Injunctions in Virginia

Filing a lawsuit against another company or individual in Virginia is not always about money. Sometimes, it is necessary to get a court order compelling the defendant to take some desired action (like perform a contractual obligation to purchase real estate) or restraining the defendant from acting in a manner that would harm your business (like sharing trade secrets with a competitor).  The injunction remedy does not award money damages to the injured party, but protects property and other rights from irreparable injury by prohibiting or commanding acts that would (or are likely to) result in such injuries.

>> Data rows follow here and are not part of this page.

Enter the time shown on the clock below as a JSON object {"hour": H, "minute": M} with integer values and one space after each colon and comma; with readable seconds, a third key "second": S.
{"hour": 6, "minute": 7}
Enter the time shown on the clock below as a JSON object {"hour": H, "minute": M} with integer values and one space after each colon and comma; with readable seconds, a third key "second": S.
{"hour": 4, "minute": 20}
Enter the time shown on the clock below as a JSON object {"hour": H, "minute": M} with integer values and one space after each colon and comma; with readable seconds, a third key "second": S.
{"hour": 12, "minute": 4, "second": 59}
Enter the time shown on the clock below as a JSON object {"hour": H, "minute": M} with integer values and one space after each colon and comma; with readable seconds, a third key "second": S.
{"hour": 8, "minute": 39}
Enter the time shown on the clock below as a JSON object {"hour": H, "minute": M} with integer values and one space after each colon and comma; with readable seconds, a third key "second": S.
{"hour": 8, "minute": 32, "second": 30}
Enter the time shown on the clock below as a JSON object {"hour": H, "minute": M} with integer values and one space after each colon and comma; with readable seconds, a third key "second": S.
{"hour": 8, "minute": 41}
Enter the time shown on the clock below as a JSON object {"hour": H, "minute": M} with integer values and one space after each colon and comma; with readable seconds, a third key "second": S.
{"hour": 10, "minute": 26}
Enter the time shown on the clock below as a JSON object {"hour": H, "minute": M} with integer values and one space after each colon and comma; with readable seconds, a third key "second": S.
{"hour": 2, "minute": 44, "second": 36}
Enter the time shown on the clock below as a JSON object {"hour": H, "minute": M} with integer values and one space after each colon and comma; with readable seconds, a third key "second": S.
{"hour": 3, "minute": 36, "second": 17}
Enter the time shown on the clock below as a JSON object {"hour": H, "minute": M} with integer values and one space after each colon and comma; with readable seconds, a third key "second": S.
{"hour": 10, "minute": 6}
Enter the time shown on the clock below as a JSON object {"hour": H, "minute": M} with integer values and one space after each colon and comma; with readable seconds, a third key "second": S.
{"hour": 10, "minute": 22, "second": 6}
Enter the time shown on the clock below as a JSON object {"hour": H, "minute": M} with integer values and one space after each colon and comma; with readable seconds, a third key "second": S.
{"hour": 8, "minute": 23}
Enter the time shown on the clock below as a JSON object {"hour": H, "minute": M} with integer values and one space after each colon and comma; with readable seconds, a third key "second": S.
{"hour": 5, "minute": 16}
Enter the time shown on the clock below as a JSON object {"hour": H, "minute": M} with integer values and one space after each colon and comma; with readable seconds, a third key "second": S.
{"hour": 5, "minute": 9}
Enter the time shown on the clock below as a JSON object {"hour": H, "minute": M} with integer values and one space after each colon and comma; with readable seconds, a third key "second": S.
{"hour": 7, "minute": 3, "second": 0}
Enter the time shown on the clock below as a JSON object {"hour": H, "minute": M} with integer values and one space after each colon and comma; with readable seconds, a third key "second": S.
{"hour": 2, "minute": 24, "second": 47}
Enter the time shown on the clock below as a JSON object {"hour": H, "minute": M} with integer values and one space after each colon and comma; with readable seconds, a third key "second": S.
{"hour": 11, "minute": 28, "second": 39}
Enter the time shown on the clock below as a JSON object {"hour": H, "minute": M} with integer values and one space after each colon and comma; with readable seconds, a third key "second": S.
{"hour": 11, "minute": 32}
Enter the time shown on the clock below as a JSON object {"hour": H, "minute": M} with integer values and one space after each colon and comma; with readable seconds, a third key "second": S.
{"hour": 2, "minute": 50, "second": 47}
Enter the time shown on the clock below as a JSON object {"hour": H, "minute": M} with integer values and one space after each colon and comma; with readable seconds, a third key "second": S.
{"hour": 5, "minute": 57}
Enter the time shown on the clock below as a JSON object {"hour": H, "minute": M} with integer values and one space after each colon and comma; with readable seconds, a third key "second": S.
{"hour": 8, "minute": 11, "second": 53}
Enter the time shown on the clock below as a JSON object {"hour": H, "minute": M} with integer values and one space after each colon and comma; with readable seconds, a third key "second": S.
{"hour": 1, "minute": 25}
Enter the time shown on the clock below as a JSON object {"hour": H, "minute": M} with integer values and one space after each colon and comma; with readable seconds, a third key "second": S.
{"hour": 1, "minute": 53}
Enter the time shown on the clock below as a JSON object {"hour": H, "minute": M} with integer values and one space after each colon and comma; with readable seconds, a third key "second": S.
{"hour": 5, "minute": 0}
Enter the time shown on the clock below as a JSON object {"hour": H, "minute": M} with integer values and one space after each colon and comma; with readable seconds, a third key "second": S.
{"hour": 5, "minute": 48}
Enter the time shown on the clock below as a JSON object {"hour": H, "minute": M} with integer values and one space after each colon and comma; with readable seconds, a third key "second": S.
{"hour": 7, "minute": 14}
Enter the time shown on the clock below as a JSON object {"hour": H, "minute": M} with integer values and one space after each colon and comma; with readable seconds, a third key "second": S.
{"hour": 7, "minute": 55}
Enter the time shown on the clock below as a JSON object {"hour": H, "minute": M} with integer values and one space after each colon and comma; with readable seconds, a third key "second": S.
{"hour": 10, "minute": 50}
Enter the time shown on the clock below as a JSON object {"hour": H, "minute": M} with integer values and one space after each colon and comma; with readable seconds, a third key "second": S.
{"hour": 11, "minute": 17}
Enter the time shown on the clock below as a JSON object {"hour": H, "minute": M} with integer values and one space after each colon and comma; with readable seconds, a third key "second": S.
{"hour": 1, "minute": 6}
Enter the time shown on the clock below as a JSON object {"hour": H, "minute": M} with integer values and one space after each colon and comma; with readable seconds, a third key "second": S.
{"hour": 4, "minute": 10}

When time is of the essence, Virginia courts will allow a plaintiff to move for a temporary, preliminary injunction to restrain or compel the conduct at issue at the outset of a case, pending further investigation and trial. The purpose of a preliminary injunction is to preserve the relative positions of the parties (i.e., the “status quo”) either while the suit is pending or for some shorter period of time determined by the court.  In certain emergency situations, it may be possible to obtain an injunction at a hearing of which the defendant is not notified.  This is sometimes necessary when there is a legitimate fear that the defendant would take the feared action (or inaction) upon learning of the lawsuit or motion.

gavel.jpgAn injunction is considered an “extraordinary” remedy and is generally more difficult to obtain than an award of money damages.  Of the different types of injunctions available, the form that compels another party to perform an act (as opposed to merely preserving the status quo and prohibiting certain actions) is considered the most extraordinary and is the most difficult to obtain in court.

Whether you are in United States District Court (i.e., “federal court”) or Virginia Circuit Court (i.e., “state court”), the requirements for obtaining injunctive relief are generally the same.  The touchstone for obtaining an injunction, a form of equitable relief, is the existence of an imminent threat of “irreparable harm,” that is, harm that is of such a nature that it cannot adequately be compensated with money damages.  

To obtain a preliminary injunction, it will also be necessary to convince the court that the “balance of hardships” should be decided in your favor.  This generally means a showing that the irreparable harm to be suffered by the plaintiff if an injunction is not granted outweighs the harm that the defendant would suffer if the injunction is granted.  Courts generally examine the following factors when balancing the hardships: (i) the likelihood of irreparable harm to the plaintiff if the preliminary injunction is not granted; (ii) the likelihood of harm to the defendant if the preliminary injunction is granted; (iii) the likelihood that the plaintiff will succeed on the merits when the case goes to trial; and (iv) whether the public interest would be served by granting the preliminary injunction.

Regardless of whether you succeed in obtaining a preliminary injunction on an expedited basis, you can ask for a permanent injunction at trial.  Permanent injunctions are available on the same proof required to obtain preliminary injunctions, but the test is applied more strictly due to the permanency of the remedy and the fact that usually more evidence is available.  

In some cases, your job is made easier by the Virginia Code.  When a specific statute provides for the availability of injunctive relief, the standards are relaxed significantly.  Most importantly, a showing of irreparable harm is unnecessary when such a statute applies.  

An injunction can be a powerful remedy, but difficult to secure in court.  Businesses would be well advised to include clauses in their contracts containing express agreements to allow future breaches or threatened breaches to be enjoined by injunctive relief.